Given the trends of business-as-usual, markets for truly economic sustainable technologies that impact our resource development or consumption will flourish in the long term. As we like to say, new technologies that meet the “Chindia Price” – the price at which China and India will adopt a technology without subsidies – by reaching unsubsidized market competitiveness and obeying the “laws of economic gravity,” will do well if they can survive until they scale. Survival of good technologies unfortunately will not always be assured.
We believe the more mainstream (“main tech” or unsubsidized cost competitiveness in a broad array of mainstream energy businesses) and less niche (“clean tech” or the subsidized carbon price dependent world) target markets for a technology, the better the economics and the less probable the dependence on regulation and subsidies.
From the beginning, Khosla Ventures has had an investing strategy around main tech, not around the conventional interpretation of clean tech representing our philosophy of supporting a broader set of clean tech technologies that have main tech economics.
This is a much more holistic view than how “clean tech” is conventionally interpreted in the press, which tends to think of it as just solar, wind, and electric vehicles.
With our sustainability strategy, we invest in many different categories – utility-scale clean energy generation (solar thermal), distributed generation (rooftop solar or efficient power generation engines for buildings), mechanical efficiency (engines), electrical efficiency (LED lighting), batteries, biofuels, biochemicals and bioplastics, materials (glass that blocks light at the push of a button), and agriculture (reduced fertilizer use) and food (produced more efficiently). This diversity limits the effects of any one segment going out of fashion, reducing the risk of the entire portfolio.
Being so widely diversified has insulated Khosla Ventures and other funds that have taken this approach, while traditional clean tech investors, who concentrated in solar, wind, or batteries alone, have generally not fared as well. With a little luck, we currently expect almost all of these categories to be individually profitable in our portfolio. Given our main tech focus the consequences of failure are losing one times our money, but the large markets make the option value of success very attractive in our view.
The nature of disruption: A few win, place or show but most lose!
Clean tech investing and its outlook have recently been marred by the publicity, politics and headlines around a few notable failures. When a new market emerges, be it solar cells, biofuels, engines, LEDs, networking, storage, search, mobile or anything else, technologists jump in and innovate.

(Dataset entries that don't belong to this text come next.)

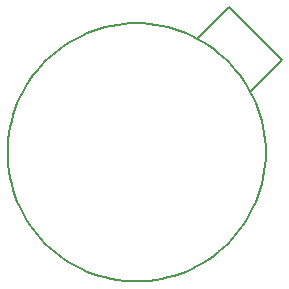
<source format=gbo>
G75*
G70*
%OFA0B0*%
%FSLAX24Y24*%
%IPPOS*%
%LPD*%
%AMOC8*
5,1,8,0,0,1.08239X$1,22.5*
%
%ADD10C,0.0050*%
D10*
X002753Y006216D02*
X002758Y006427D01*
X002774Y006637D01*
X002800Y006847D01*
X002836Y007055D01*
X002882Y007261D01*
X002938Y007464D01*
X003004Y007665D01*
X003080Y007862D01*
X003166Y008054D01*
X003261Y008243D01*
X003365Y008427D01*
X003478Y008605D01*
X003599Y008778D01*
X003729Y008944D01*
X003867Y009104D01*
X004012Y009257D01*
X004165Y009402D01*
X004325Y009540D01*
X004491Y009670D01*
X004664Y009791D01*
X004842Y009904D01*
X005026Y010008D01*
X005215Y010103D01*
X005407Y010189D01*
X005604Y010265D01*
X005805Y010331D01*
X006008Y010387D01*
X006214Y010433D01*
X006422Y010469D01*
X006632Y010495D01*
X006842Y010511D01*
X007053Y010516D01*
X007264Y010511D01*
X007474Y010495D01*
X007684Y010469D01*
X007892Y010433D01*
X008098Y010387D01*
X008301Y010331D01*
X008502Y010265D01*
X008699Y010189D01*
X008891Y010103D01*
X009080Y010008D01*
X009264Y009904D01*
X009442Y009791D01*
X009615Y009670D01*
X009781Y009540D01*
X009941Y009402D01*
X010094Y009257D01*
X010239Y009104D01*
X010377Y008944D01*
X010507Y008778D01*
X010628Y008605D01*
X010741Y008427D01*
X010845Y008243D01*
X010940Y008054D01*
X011026Y007862D01*
X011102Y007665D01*
X011168Y007464D01*
X011224Y007261D01*
X011270Y007055D01*
X011306Y006847D01*
X011332Y006637D01*
X011348Y006427D01*
X011353Y006216D01*
X011348Y006005D01*
X011332Y005795D01*
X011306Y005585D01*
X011270Y005377D01*
X011224Y005171D01*
X011168Y004968D01*
X011102Y004767D01*
X011026Y004570D01*
X010940Y004378D01*
X010845Y004189D01*
X010741Y004005D01*
X010628Y003827D01*
X010507Y003654D01*
X010377Y003488D01*
X010239Y003328D01*
X010094Y003175D01*
X009941Y003030D01*
X009781Y002892D01*
X009615Y002762D01*
X009442Y002641D01*
X009264Y002528D01*
X009080Y002424D01*
X008891Y002329D01*
X008699Y002243D01*
X008502Y002167D01*
X008301Y002101D01*
X008098Y002045D01*
X007892Y001999D01*
X007684Y001963D01*
X007474Y001937D01*
X007264Y001921D01*
X007053Y001916D01*
X006842Y001921D01*
X006632Y001937D01*
X006422Y001963D01*
X006214Y001999D01*
X006008Y002045D01*
X005805Y002101D01*
X005604Y002167D01*
X005407Y002243D01*
X005215Y002329D01*
X005026Y002424D01*
X004842Y002528D01*
X004664Y002641D01*
X004491Y002762D01*
X004325Y002892D01*
X004165Y003030D01*
X004012Y003175D01*
X003867Y003328D01*
X003729Y003488D01*
X003599Y003654D01*
X003478Y003827D01*
X003365Y004005D01*
X003261Y004189D01*
X003166Y004378D01*
X003080Y004570D01*
X003004Y004767D01*
X002938Y004968D01*
X002882Y005171D01*
X002836Y005377D01*
X002800Y005585D01*
X002774Y005795D01*
X002758Y006005D01*
X002753Y006216D01*
X009069Y009999D02*
X010129Y011060D01*
X011897Y009292D01*
X010836Y008232D01*
M02*

</source>
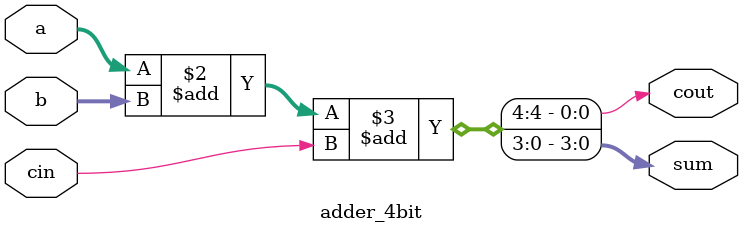
<source format=sv>

module adder_4bit(
    input logic [3:0] a,b,
    input logic cin,
    output logic [3:0] sum,
    output logic cout
);
    always_comb begin
        {cout,sum} = a + b + cin;
    end
endmodule  
</source>
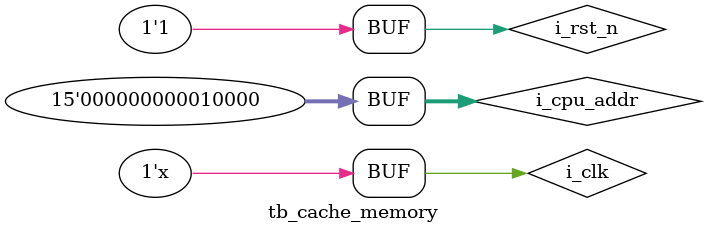
<source format=v>
`timescale 1ns / 1ps


module tb_cache_memory(

    );
    
    parameter MEM_SIZE = 32768;
        //Global Signals
    reg i_clk;
    reg i_rst_n;
    
    // Processor Interface
    reg [$clog2(MEM_SIZE)-1:0] i_cpu_addr;
    wire o_valid;
    wire [31:0] o_instr;
    wire stall_q;

    // Memory Interface
    wire [$clog2(MEM_SIZE)-1:0] o_mem_addr;
    wire  o_stb;
    reg i_ack;
    wire [31:0] i_instr_mem;
    
    ICACHE cache (.i_clk(i_clk),
                  .i_rst_n(i_rst_n),
                  .i_cpu_addr(i_cpu_addr),
                  .o_valid(o_valid),
                  .o_instr(o_instr),
                  .stall_q(stall_q),
                  .o_mem_addr(o_mem_addr),
                  .o_stb(o_stb),
                  .i_ack(o_ack),
                  .i_instr_mem(i_instr_mem));
                  
     INSTRUCTION_MEMORY #(.DEPTH(8192),.DELAY_CYCLE(0)) IMEM (
      .i_clk(i_clk),
      .i_rst_n(i_rst_n),
      .i_addr(o_mem_addr[$clog2(MEM_SIZE)-1:2]),
      .i_stb(o_stb),
      .o_ack(o_ack),
      .instr(i_instr_mem)
     );
     
     always #5 i_clk = ~i_clk;
     
     initial begin
        i_clk = 0;
     end

     initial begin
        i_rst_n = 0;
        
        #100 i_rst_n = 1;
        
        i_cpu_addr = 15'h4;
        #100 i_cpu_addr = 15'hc;
        #20 i_cpu_addr = 15'h10;
     end
endmodule

</source>
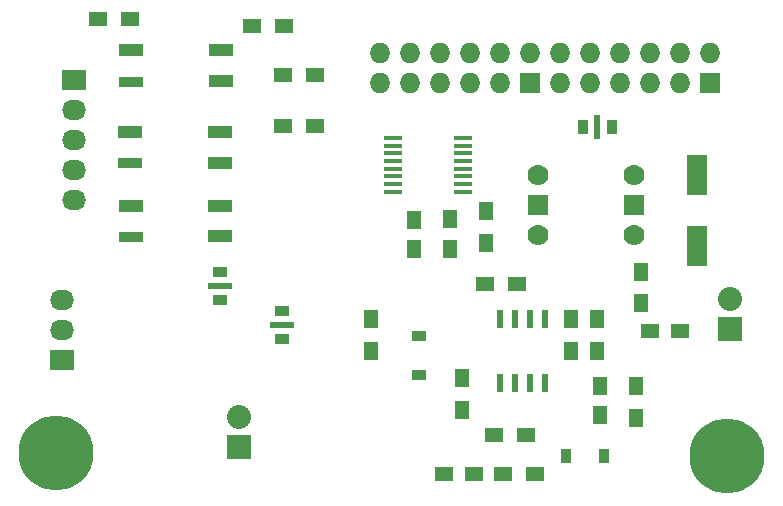
<source format=gts>
G04 #@! TF.FileFunction,Soldermask,Top*
%FSLAX46Y46*%
G04 Gerber Fmt 4.6, Leading zero omitted, Abs format (unit mm)*
G04 Created by KiCad (PCBNEW 4.0.1-stable) date 24/01/2016 09:13:41*
%MOMM*%
G01*
G04 APERTURE LIST*
%ADD10C,0.100000*%
%ADD11R,1.800860X3.500120*%
%ADD12R,1.250000X1.500000*%
%ADD13R,1.500000X1.250000*%
%ADD14R,1.249680X0.899160*%
%ADD15R,1.998980X0.500380*%
%ADD16R,0.899160X1.249680*%
%ADD17R,0.500380X1.998980*%
%ADD18R,2.032000X2.032000*%
%ADD19O,2.032000X2.032000*%
%ADD20R,2.032000X1.727200*%
%ADD21O,2.032000X1.727200*%
%ADD22R,1.727200X1.727200*%
%ADD23O,1.727200X1.727200*%
%ADD24C,1.778000*%
%ADD25R,1.778000X1.778000*%
%ADD26R,1.500000X1.300000*%
%ADD27R,1.300000X1.500000*%
%ADD28R,1.500000X0.450000*%
%ADD29C,6.350000*%
%ADD30R,0.600000X1.550000*%
%ADD31R,0.910000X1.220000*%
%ADD32R,1.220000X0.910000*%
%ADD33R,1.998980X0.899160*%
%ADD34R,1.998980X1.000760*%
G04 APERTURE END LIST*
D10*
D11*
X157800000Y-112550260D03*
X157800000Y-118549740D03*
D12*
X136900000Y-116300000D03*
X136900000Y-118800000D03*
X133900000Y-116350000D03*
X133900000Y-118850000D03*
D13*
X153850000Y-125750000D03*
X156350000Y-125750000D03*
D14*
X117411500Y-120784620D03*
X117411500Y-123182380D03*
D15*
X117411500Y-121983500D03*
D16*
X148201120Y-108500000D03*
X150598880Y-108500000D03*
D17*
X149400000Y-108500000D03*
D14*
X122682000Y-124086620D03*
X122682000Y-126484380D03*
D15*
X122682000Y-125285500D03*
D18*
X160650000Y-125600000D03*
D19*
X160650000Y-123060000D03*
D20*
X104076500Y-128206500D03*
D21*
X104076500Y-125666500D03*
X104076500Y-123126500D03*
D22*
X143700000Y-104800000D03*
D23*
X143700000Y-102260000D03*
X141160000Y-104800000D03*
X141160000Y-102260000D03*
X138620000Y-104800000D03*
X138620000Y-102260000D03*
X136080000Y-104800000D03*
X136080000Y-102260000D03*
X133540000Y-104800000D03*
X133540000Y-102260000D03*
X131000000Y-104800000D03*
X131000000Y-102260000D03*
D22*
X158900000Y-104800000D03*
D23*
X158900000Y-102260000D03*
X156360000Y-104800000D03*
X156360000Y-102260000D03*
X153820000Y-104800000D03*
X153820000Y-102260000D03*
X151280000Y-104800000D03*
X151280000Y-102260000D03*
X148740000Y-104800000D03*
X148740000Y-102260000D03*
X146200000Y-104800000D03*
X146200000Y-102260000D03*
D24*
X152500000Y-117640000D03*
D25*
X152500000Y-115100000D03*
D24*
X152500000Y-112560000D03*
X144350000Y-117690000D03*
D25*
X144350000Y-115150000D03*
D24*
X144350000Y-112610000D03*
D12*
X149650000Y-132900000D03*
X149650000Y-130400000D03*
D18*
X119062500Y-135572500D03*
D19*
X119062500Y-133032500D03*
D26*
X141398000Y-137922000D03*
X144098000Y-137922000D03*
X143336000Y-134620000D03*
X140636000Y-134620000D03*
D27*
X152650000Y-133150000D03*
X152650000Y-130450000D03*
X137900000Y-129800000D03*
X137900000Y-132500000D03*
X130250000Y-124750000D03*
X130250000Y-127450000D03*
X147150000Y-124750000D03*
X147150000Y-127450000D03*
X149350000Y-124750000D03*
X149350000Y-127450000D03*
D26*
X139850000Y-121800000D03*
X142550000Y-121800000D03*
D28*
X132100000Y-109425000D03*
X132100000Y-110075000D03*
X132100000Y-110725000D03*
X132100000Y-111375000D03*
X132100000Y-112025000D03*
X132100000Y-112675000D03*
X132100000Y-113325000D03*
X132100000Y-113975000D03*
X138000000Y-113975000D03*
X138000000Y-113325000D03*
X138000000Y-112675000D03*
X138000000Y-112025000D03*
X138000000Y-111375000D03*
X138000000Y-110725000D03*
X138000000Y-110075000D03*
X138000000Y-109425000D03*
D29*
X103568500Y-136144000D03*
X160400000Y-136400000D03*
D30*
X141145000Y-130200000D03*
X142415000Y-130200000D03*
X143685000Y-130200000D03*
X144955000Y-130200000D03*
X144955000Y-124800000D03*
X143685000Y-124800000D03*
X142415000Y-124800000D03*
X141145000Y-124800000D03*
D13*
X138918000Y-137922000D03*
X136418000Y-137922000D03*
D31*
X146701000Y-136398000D03*
X149971000Y-136398000D03*
D32*
X134250000Y-129485000D03*
X134250000Y-126215000D03*
D27*
X153100000Y-123450000D03*
X153100000Y-120750000D03*
X140000000Y-115600000D03*
X140000000Y-118300000D03*
D20*
X105092500Y-104521000D03*
D21*
X105092500Y-107061000D03*
X105092500Y-109601000D03*
X105092500Y-112141000D03*
X105092500Y-114681000D03*
D26*
X109808000Y-99377500D03*
X107108000Y-99377500D03*
X122825500Y-99949000D03*
X120125500Y-99949000D03*
X125492500Y-104076500D03*
X122792500Y-104076500D03*
X125492500Y-108458000D03*
X122792500Y-108458000D03*
D33*
X109928660Y-104663240D03*
D34*
X109928660Y-102014020D03*
X117528340Y-102014020D03*
X117528340Y-104614980D03*
D33*
X109801660Y-111584740D03*
D34*
X109801660Y-108935520D03*
X117401340Y-108935520D03*
X117401340Y-111536480D03*
D33*
X109865160Y-117807740D03*
D34*
X109865160Y-115158520D03*
X117464840Y-115158520D03*
X117464840Y-117759480D03*
M02*

</source>
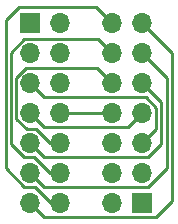
<source format=gtl>
G04 #@! TF.GenerationSoftware,KiCad,Pcbnew,7.0.0-da2b9df05c~163~ubuntu22.04.1*
G04 #@! TF.CreationDate,2023-03-12T19:31:37+00:00*
G04 #@! TF.ProjectId,flippity,666c6970-7069-4747-992e-6b696361645f,rev?*
G04 #@! TF.SameCoordinates,Original*
G04 #@! TF.FileFunction,Copper,L1,Top*
G04 #@! TF.FilePolarity,Positive*
%FSLAX46Y46*%
G04 Gerber Fmt 4.6, Leading zero omitted, Abs format (unit mm)*
G04 Created by KiCad (PCBNEW 7.0.0-da2b9df05c~163~ubuntu22.04.1) date 2023-03-12 19:31:37*
%MOMM*%
%LPD*%
G01*
G04 APERTURE LIST*
G04 #@! TA.AperFunction,ComponentPad*
%ADD10R,1.700000X1.700000*%
G04 #@! TD*
G04 #@! TA.AperFunction,ComponentPad*
%ADD11O,1.700000X1.700000*%
G04 #@! TD*
G04 #@! TA.AperFunction,Conductor*
%ADD12C,0.250000*%
G04 #@! TD*
G04 APERTURE END LIST*
D10*
X152526999Y-106679999D03*
D11*
X149986999Y-106679999D03*
X152526999Y-104139999D03*
X149986999Y-104139999D03*
X152526999Y-101599999D03*
X149986999Y-101599999D03*
X152526999Y-99059999D03*
X149986999Y-99059999D03*
X152526999Y-96519999D03*
X149986999Y-96519999D03*
X152526999Y-93979999D03*
X149986999Y-93979999D03*
X152526999Y-91439999D03*
X149986999Y-91439999D03*
D10*
X143040999Y-91439999D03*
D11*
X145580999Y-91439999D03*
X143040999Y-93979999D03*
X145580999Y-93979999D03*
X143040999Y-96519999D03*
X145580999Y-96519999D03*
X143040999Y-99059999D03*
X145580999Y-99059999D03*
X143040999Y-101599999D03*
X145580999Y-101599999D03*
X143040999Y-104139999D03*
X145580999Y-104139999D03*
X143040999Y-106679999D03*
X145580999Y-106679999D03*
D12*
X141416499Y-95847110D02*
X141419501Y-95844108D01*
X141416499Y-99732890D02*
X141416499Y-98387110D01*
X141419501Y-101640202D02*
X141419501Y-99735892D01*
X144780000Y-106680000D02*
X143415000Y-105315000D01*
X142744299Y-100425000D02*
X141866000Y-99546701D01*
X145581000Y-101600000D02*
X144702701Y-101600000D01*
X144702701Y-101600000D02*
X143527701Y-100425000D01*
X143527701Y-100425000D02*
X142744299Y-100425000D01*
X145581000Y-106680000D02*
X144780000Y-106680000D01*
X141866000Y-99546701D02*
X141866000Y-98573299D01*
X141869002Y-97009703D02*
X141866000Y-97006701D01*
X148717000Y-95250000D02*
X149987000Y-96520000D01*
X141866000Y-97006701D02*
X141866000Y-96033299D01*
X141866000Y-96033299D02*
X142649299Y-95250000D01*
X148590000Y-90043000D02*
X149987000Y-91440000D01*
X141419501Y-95844108D02*
X141419501Y-93939798D01*
X144702701Y-104140000D02*
X143337701Y-102775000D01*
X140966998Y-91164002D02*
X142088000Y-90043000D01*
X141866000Y-98573299D02*
X141869002Y-98570297D01*
X141416499Y-97192890D02*
X141416499Y-95847110D01*
X141419501Y-93939798D02*
X142554299Y-92805000D01*
X141419501Y-98384108D02*
X141419501Y-97195892D01*
X148812000Y-92805000D02*
X149987000Y-93980000D01*
X142649299Y-95250000D02*
X148717000Y-95250000D01*
X142554299Y-92805000D02*
X148812000Y-92805000D01*
X142554299Y-105315000D02*
X140966998Y-103727699D01*
X141419501Y-99735892D02*
X141416499Y-99732890D01*
X141419501Y-97195892D02*
X141416499Y-97192890D01*
X145581000Y-104140000D02*
X144702701Y-104140000D01*
X140966998Y-103727699D02*
X140966998Y-91164002D01*
X142554299Y-102775000D02*
X141419501Y-101640202D01*
X141869002Y-98570297D02*
X141869002Y-97009703D01*
X141416499Y-98387110D02*
X141419501Y-98384108D01*
X142088000Y-90043000D02*
X148590000Y-90043000D01*
X143337701Y-102775000D02*
X142554299Y-102775000D01*
X143415000Y-105315000D02*
X142554299Y-105315000D01*
X143041000Y-106680000D02*
X144216000Y-107855000D01*
X144216000Y-107855000D02*
X153702000Y-107855000D01*
X153702000Y-107855000D02*
X155052000Y-106505000D01*
X155052000Y-106505000D02*
X155052000Y-93965000D01*
X155052000Y-93965000D02*
X152527000Y-91440000D01*
X143041000Y-104140000D02*
X144216000Y-105315000D01*
X144216000Y-105315000D02*
X153013701Y-105315000D01*
X154602000Y-103726701D02*
X154602000Y-96055000D01*
X153013701Y-105315000D02*
X154602000Y-103726701D01*
X154602000Y-96055000D02*
X152527000Y-93980000D01*
X143041000Y-101600000D02*
X144216000Y-102775000D01*
X144216000Y-102775000D02*
X153013701Y-102775000D01*
X154152000Y-101636701D02*
X154152000Y-98145000D01*
X153013701Y-102775000D02*
X154152000Y-101636701D01*
X154152000Y-98145000D02*
X152527000Y-96520000D01*
X143041000Y-96520000D02*
X144216000Y-97695000D01*
X144216000Y-97695000D02*
X152823701Y-97695000D01*
X152823701Y-97695000D02*
X153702000Y-98573299D01*
X153702000Y-98573299D02*
X153702000Y-100425000D01*
X153702000Y-100425000D02*
X152527000Y-101600000D01*
X143041000Y-99060000D02*
X144216000Y-100235000D01*
X144216000Y-100235000D02*
X151352000Y-100235000D01*
X151352000Y-100235000D02*
X152527000Y-99060000D01*
X145581000Y-99060000D02*
X149987000Y-99060000D01*
M02*

</source>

But for every 10 startups with new technology ideas, there are, at best, only a few winners. I like to say that in any new technology horserace, there are only a few that can win, place, or show for performance and cost effectiveness. The others, the majority, will likely perish or be acquired for residual value. The failures of Solyndra and A123 should be viewed in this light.
Making mistakes and having some failures is par for the course when you’re backing new technologies, some of which may be at the very early stages. We’ve made our own share of mistakes here, i.e. investing in corn ethanol technology that wasn’t advanced enough to be competitive (corn ethanol simply can’t reach the Chindia Price and was a big blind spot for many) but realized our mistake very early and stopped funding this area.
As markets begin to form, all technologies look good, but by the mid-to-late stage, some become clearly uncompetitive. Most competitors will fail to win, but the winners will reap big rewards.
Most ventures will lose money according to venture industry statistics, but more money will be made than lost. This is why venture funds can still have good returns even when most startups fail. At Khosla Ventures, we currently expect to do better than industry averages by keeping our losing companies to a minority.